Extracted data Block Start

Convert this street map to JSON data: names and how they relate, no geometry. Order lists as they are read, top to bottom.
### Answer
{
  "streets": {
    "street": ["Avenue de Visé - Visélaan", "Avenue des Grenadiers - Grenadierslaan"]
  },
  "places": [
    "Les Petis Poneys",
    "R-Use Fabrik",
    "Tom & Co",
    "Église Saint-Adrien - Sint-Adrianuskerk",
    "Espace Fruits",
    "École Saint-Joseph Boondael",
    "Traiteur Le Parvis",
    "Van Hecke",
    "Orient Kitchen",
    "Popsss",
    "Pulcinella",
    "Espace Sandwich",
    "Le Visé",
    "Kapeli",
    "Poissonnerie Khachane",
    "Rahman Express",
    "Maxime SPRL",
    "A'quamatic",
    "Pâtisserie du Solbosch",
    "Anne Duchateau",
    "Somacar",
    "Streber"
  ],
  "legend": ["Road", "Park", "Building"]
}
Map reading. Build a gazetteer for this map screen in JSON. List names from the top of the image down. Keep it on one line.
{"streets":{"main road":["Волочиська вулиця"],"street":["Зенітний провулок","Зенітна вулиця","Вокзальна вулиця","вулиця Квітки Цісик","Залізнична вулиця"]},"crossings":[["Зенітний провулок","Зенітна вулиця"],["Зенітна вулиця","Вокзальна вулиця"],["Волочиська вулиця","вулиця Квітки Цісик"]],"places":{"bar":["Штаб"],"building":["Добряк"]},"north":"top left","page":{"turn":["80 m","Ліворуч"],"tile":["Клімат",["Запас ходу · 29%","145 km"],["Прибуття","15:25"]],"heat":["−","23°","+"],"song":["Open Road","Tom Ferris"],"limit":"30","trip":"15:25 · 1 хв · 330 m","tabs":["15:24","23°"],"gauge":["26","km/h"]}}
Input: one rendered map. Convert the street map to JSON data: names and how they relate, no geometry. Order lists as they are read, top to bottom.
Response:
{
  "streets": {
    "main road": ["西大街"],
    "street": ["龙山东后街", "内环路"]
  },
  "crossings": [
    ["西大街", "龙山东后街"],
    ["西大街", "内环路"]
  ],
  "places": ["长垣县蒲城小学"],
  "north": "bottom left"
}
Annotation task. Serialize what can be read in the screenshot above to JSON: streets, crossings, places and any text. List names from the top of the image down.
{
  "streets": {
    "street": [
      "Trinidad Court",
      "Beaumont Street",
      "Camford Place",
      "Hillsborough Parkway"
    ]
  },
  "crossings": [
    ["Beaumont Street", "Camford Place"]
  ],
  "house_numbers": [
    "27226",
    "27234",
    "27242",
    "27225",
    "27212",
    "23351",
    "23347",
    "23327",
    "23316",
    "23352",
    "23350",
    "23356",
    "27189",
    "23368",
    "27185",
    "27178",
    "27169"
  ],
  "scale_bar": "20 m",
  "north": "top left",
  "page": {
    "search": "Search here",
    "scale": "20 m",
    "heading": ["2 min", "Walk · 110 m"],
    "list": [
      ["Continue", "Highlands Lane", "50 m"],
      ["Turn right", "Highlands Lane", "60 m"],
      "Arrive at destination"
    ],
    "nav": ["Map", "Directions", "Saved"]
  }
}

Extracted data Block End

__How to complete this task__. Copy all lines from the material that include "they".

__Answer space__.
Convert this street map to JSON data: names and how they relate, no geometry. Order lists as they are read, top to bottom.
Input: one rendered map. Convert the street map to JSON data: names and how they relate, no geometry. Order lists as they are read, top to bottom.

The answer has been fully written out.